Understanding how antibiotic scaffolds are created in nature can help scientists prospect for brand new categories of antibiotics via DNA sequencing and genome mining. Researchers have used this information to help solve the X-ray crystal formation of the enzyme that makes obafluorin—a broad-spectrum antibiotic agent caused by a fluorescent strain of soil microorganism. The latest research from Washington University in St. Louis and the University at Buffalo is printed July 31 in the journal Nature Communications.
A multi-part enzyme known as a nonribosomal peptide synthetase creates the highly reactive beta-lactone ring that’s responsible for obafluorin’s antimicrobial exercise.
These chemical substances could be used as next-gen antibiotics for people, or even to benefit the agriculture industry, Wencewicz noted—as researchers strive to engineer seed therapies and biopesticides to help plant techniques capable of making sufficient food to feed the 9.6 billion folks projected to live on this planet by 2050.

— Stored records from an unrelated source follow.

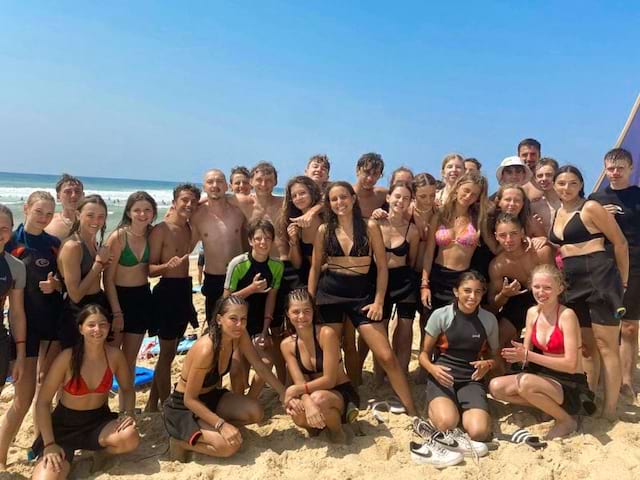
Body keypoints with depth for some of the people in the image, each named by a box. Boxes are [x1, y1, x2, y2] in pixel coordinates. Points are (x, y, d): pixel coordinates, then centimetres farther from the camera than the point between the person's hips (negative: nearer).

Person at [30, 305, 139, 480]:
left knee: (130, 438, -29)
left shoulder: (114, 355, -11)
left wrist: (129, 413, -14)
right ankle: (65, 455, 12)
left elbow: (127, 389, 5)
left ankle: (97, 450, 5)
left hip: (99, 420, 2)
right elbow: (42, 403, -13)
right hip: (65, 424, -2)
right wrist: (50, 444, -18)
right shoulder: (67, 357, -19)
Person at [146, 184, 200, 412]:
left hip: (185, 290, 7)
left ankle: (152, 404, 27)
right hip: (167, 291, -7)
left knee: (170, 352, 15)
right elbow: (149, 269, -10)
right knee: (166, 352, 2)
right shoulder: (161, 230, -11)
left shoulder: (190, 228, 7)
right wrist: (168, 266, -31)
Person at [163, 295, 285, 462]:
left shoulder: (239, 335, -13)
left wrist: (284, 393, -7)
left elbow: (260, 366, -3)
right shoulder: (206, 350, -33)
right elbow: (189, 399, -25)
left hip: (211, 396, 7)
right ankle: (181, 441, -2)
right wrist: (221, 424, -31)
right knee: (230, 445, -25)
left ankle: (209, 428, 6)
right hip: (183, 407, -7)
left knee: (256, 413, -13)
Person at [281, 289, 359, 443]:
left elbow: (329, 380, -21)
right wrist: (308, 403, -35)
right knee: (297, 413, -31)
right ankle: (315, 426, 6)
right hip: (316, 394, 3)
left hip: (343, 394, -3)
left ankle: (337, 431, -4)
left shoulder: (326, 334, -20)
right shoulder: (287, 344, -5)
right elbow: (300, 383, -13)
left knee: (318, 398, -37)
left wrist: (296, 390, -28)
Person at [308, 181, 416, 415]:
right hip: (329, 293, 2)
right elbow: (315, 267, 9)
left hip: (362, 293, -2)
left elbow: (382, 266, 0)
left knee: (386, 356, -5)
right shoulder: (324, 230, 3)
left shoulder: (369, 226, -2)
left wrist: (379, 301, -5)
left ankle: (413, 413, 4)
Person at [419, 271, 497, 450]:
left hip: (472, 380, 3)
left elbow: (495, 357, 16)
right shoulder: (440, 315, -3)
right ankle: (436, 406, 1)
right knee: (446, 423, -32)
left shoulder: (489, 320, 5)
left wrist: (488, 365, -9)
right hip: (442, 377, -2)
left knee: (478, 432, -23)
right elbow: (424, 353, 3)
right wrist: (432, 368, -20)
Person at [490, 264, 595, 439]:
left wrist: (528, 355, -25)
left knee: (525, 382, -33)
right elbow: (527, 354, 5)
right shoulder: (532, 313, 2)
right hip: (546, 377, 6)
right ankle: (550, 406, 2)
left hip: (571, 385, -6)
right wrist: (519, 355, -20)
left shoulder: (567, 315, -17)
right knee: (496, 387, -11)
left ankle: (566, 420, -7)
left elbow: (571, 364, -22)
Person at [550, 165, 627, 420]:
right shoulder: (557, 213, 13)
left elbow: (620, 243, -4)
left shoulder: (590, 207, -6)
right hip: (572, 283, 7)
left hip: (599, 279, -7)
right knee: (586, 346, 14)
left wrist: (622, 281, 1)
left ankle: (609, 409, 7)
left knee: (606, 346, -1)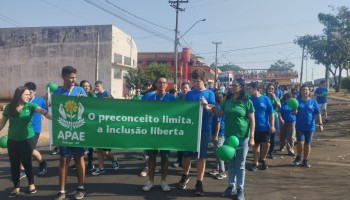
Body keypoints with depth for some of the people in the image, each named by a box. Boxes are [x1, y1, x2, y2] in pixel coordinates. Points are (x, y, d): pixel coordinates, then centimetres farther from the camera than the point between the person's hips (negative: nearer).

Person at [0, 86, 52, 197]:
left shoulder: (30, 106, -7)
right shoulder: (9, 107, -1)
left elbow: (41, 110, -26)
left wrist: (50, 116, -46)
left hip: (28, 139, -2)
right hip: (12, 140, 2)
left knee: (26, 162, 5)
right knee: (14, 164, 9)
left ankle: (31, 184, 25)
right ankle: (16, 187, 24)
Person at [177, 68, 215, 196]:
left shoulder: (209, 93, 0)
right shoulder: (189, 94, 8)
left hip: (203, 129, -2)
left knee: (201, 156, 4)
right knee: (186, 154, 11)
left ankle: (199, 183, 14)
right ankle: (185, 176, 35)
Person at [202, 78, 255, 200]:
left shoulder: (247, 102, -7)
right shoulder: (227, 101, 4)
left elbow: (252, 121, -6)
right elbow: (220, 114, 12)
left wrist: (251, 137, -10)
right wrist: (211, 108, -6)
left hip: (242, 137, -4)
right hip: (229, 136, 4)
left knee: (240, 165, 7)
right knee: (231, 163, 14)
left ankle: (240, 189, 19)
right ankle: (231, 186, 27)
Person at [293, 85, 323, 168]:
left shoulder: (313, 102, 0)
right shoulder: (297, 101, 1)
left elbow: (318, 114, 0)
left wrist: (320, 124, -8)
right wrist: (294, 112, -20)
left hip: (310, 127, 1)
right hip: (299, 126, -1)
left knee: (307, 144, 8)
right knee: (300, 143, -9)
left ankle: (305, 160, 23)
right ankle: (298, 157, 16)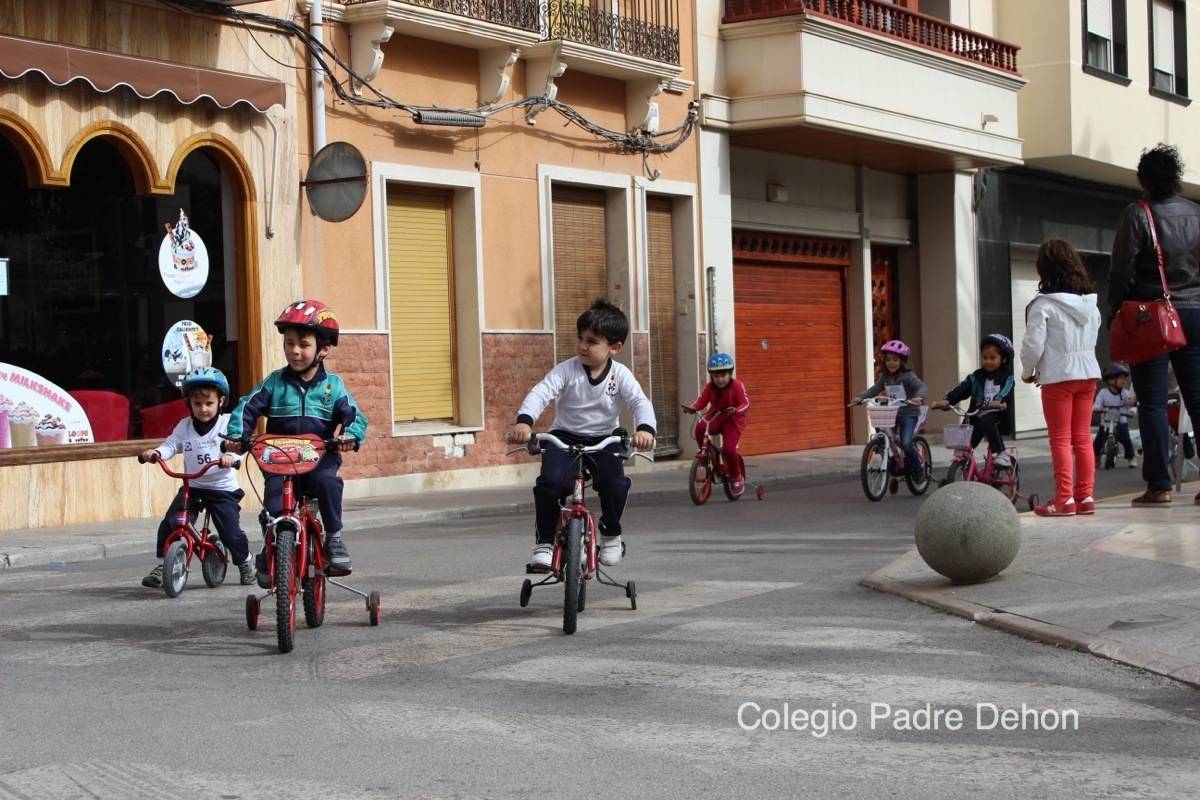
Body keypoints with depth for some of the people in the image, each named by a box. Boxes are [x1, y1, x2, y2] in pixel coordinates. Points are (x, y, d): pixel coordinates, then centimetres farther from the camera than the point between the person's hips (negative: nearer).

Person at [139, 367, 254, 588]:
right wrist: (155, 453, -22)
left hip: (223, 488, -2)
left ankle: (245, 563, 23)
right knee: (169, 525, -12)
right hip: (192, 487, 3)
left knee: (232, 533, -5)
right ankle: (162, 566, 1)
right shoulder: (184, 426, 5)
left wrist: (230, 456, -38)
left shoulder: (227, 423, -4)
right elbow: (171, 445, 0)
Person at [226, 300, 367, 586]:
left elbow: (355, 415, 2)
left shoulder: (332, 386, 7)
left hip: (320, 458, -1)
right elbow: (247, 407, 4)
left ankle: (334, 537, -17)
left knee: (327, 481, -33)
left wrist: (351, 435, -21)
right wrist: (236, 434, -15)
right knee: (275, 493, -23)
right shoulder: (275, 382, 7)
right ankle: (269, 554, -6)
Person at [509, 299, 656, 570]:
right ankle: (544, 543, -8)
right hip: (564, 437, -1)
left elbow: (640, 402, -18)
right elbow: (540, 393, -21)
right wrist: (524, 422, -41)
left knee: (615, 484, -25)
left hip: (603, 439, 1)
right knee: (550, 481, -28)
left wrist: (645, 429, -41)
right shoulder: (567, 370, -10)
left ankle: (611, 535, 7)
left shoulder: (620, 375, -7)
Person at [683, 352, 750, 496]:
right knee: (698, 429, -30)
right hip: (715, 418, 3)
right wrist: (693, 408, -27)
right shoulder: (710, 387, -3)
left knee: (728, 448, -23)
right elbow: (701, 401, -5)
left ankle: (737, 478, 3)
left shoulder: (737, 385, -13)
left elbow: (745, 403, -18)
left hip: (733, 420, -3)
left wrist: (736, 410, -39)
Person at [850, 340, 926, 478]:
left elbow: (921, 386, -23)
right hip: (891, 414, 6)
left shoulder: (908, 376, -9)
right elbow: (875, 389, 2)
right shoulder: (885, 377, 9)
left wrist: (919, 397, -45)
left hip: (908, 414, -6)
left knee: (906, 443, -20)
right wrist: (860, 398, -15)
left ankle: (918, 466, 4)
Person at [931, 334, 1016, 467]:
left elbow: (1006, 391, -17)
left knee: (988, 423, -35)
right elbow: (961, 390, 0)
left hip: (996, 417, -4)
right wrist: (946, 401, -17)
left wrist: (1001, 402, -40)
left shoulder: (1006, 377, 3)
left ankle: (1002, 454, -28)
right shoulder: (976, 377, 13)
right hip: (976, 417, 4)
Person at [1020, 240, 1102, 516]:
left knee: (1060, 439, -1)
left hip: (1058, 376, -6)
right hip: (1088, 372, 6)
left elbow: (1033, 345, -14)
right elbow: (1092, 340, 13)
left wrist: (1027, 371, 4)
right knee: (1083, 437, 10)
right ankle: (1085, 495, 11)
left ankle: (1064, 499, -3)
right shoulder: (1090, 303, 8)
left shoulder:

The study provides a useful road map that reveals how individual protein domains in the ObiF1 enzyme are sutured together in three-dimensional space. An enzyme’s formation is key to nearly every task it performs.
Obafluorin is made by a fluorescent pressure of soil microorganism that forms biofilms on plant roots. Obafluorin was initially discovered in 1984, but it surely wasn’t until 2017 that Wencewicz revealed the genetic blueprint of the enzyme that creates the molecule’s bio-active elements. That discovery indicated the first time that anyone had been able to pin down a beta-lactone collecting enzyme from nature, and recreate it in the laboratory.
Researchers in the Wencewicz laboratory was able to speed up the discovery process using genetics to zero in on the biosynthetic equipment that microorganism use to make obafluorin, after which to rebuild that multi-step, enzyme-catalyzed procedure in the lab.